---- Article
Dhesi and Singh had never teamed together before, and Dhesi had never competed in AAA before. Satnam Singh has been an absolute monster in his previous AAA appearances; one of the few highlights of Triplemania Monterrey was the visual of tiny luchadores diving into him and bouncing right off, while his Tijuana main event was a disaster of a match but ended in an emphatic seal of approval when he pinned Vampiro with one foot. The problem is, Satnam Singh in those matches has been part of “Team USA”, the loose conglomeration of Singh, Jeff Jarrett, QT Marshall, Parker Boudreaux and Sam Adonis. While Jarrett and wife Karen were in Satnam’s corner for this match - with the ridiculous image of Karen Jarrett waving an American flag in support for the Indian Singh and Canadian-Punjabi Dhesi - Adonis, Marshall and Boudreaux were nowhere in sight, Satnam Singh had just been shunted into a different partnership because the opportunity presented itself.

Jeff Jarrett is a heat magnet in AAA. I don’t hate it. He is synonymous with an era of AAA that was broadly unpopular, but which I have a soft spot for, and for a period of Jarrett’s life when his addictions and personal issues were at their worst, and when he wasn’t a particularly welcome presence. I, however, have always loved seeing Double J show up in a Lucha ring - he’s prepared to do everything in his power to garner heat and get a match over, to the point of often outworking the wrestlers he’s managing, and there are few spots that delight me more than Jarrett teasing a lucha dive only to come off the ropes straight into the Fargo Strut.

But here, his presence is in service of heat and heat alone. The family feud was forgotten early, with Negro Casas and Dr Wagner Jr even offering a handshake, so the whole match turned into Luchadores vs. Raj Dhesi & Satnam Singh or, more accurately, into Luchadores vs. Jeff Jarrett, where the heel tandem were nothing more than an extension of Jarrett. Jarrett has spent his appearances in AAA as an unfocused thorn-in-the-side, calling out anyone and everyone, but with no specific programme. Here, he was crowbarred into a story that had nothing to do with him, because AAA privileged the cheapest of cheap heat over a story that made sense, and a finish that could have given the audience some closure, some catharsis, some satisfaction.
--------
---- Data records
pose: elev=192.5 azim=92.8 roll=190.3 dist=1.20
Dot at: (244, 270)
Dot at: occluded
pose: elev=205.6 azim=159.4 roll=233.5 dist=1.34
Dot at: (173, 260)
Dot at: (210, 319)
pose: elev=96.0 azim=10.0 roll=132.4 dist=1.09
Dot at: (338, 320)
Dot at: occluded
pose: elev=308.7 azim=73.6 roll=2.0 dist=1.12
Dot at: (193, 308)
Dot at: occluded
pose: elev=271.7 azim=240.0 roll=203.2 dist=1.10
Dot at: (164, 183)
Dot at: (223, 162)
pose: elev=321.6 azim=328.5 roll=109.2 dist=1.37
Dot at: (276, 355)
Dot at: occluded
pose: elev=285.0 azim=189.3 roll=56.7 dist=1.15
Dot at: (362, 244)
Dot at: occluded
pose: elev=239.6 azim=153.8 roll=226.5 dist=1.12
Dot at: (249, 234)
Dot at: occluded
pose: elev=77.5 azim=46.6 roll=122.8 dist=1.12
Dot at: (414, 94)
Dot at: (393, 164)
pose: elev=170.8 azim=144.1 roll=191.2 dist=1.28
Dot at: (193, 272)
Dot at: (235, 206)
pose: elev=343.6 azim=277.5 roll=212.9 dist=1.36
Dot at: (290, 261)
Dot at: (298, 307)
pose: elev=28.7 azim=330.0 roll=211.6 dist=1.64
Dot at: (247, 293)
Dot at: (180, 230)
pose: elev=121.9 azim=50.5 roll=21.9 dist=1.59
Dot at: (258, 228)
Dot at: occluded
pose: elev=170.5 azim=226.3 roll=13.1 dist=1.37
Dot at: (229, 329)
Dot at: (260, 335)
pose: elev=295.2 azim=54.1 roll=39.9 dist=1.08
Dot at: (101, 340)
--------
▶ _Exercise details_
Write out the passage of the wrestling article above word for word, everything from "But here, his" down to "catharsis, some satisfaction.".

▶ _Right answer_
But here, his presence is in service of heat and heat alone. The family feud was forgotten early, with Negro Casas and Dr Wagner Jr even offering a handshake, so the whole match turned into Luchadores vs. Raj Dhesi & Satnam Singh or, more accurately, into Luchadores vs. Jeff Jarrett, where the heel tandem were nothing more than an extension of Jarrett. Jarrett has spent his appearances in AAA as an unfocused thorn-in-the-side, calling out anyone and everyone, but with no specific programme. Here, he was crowbarred into a story that had nothing to do with him, because AAA privileged the cheapest of cheap heat over a story that made sense, and a finish that could have given the audience some closure, some catharsis, some satisfaction.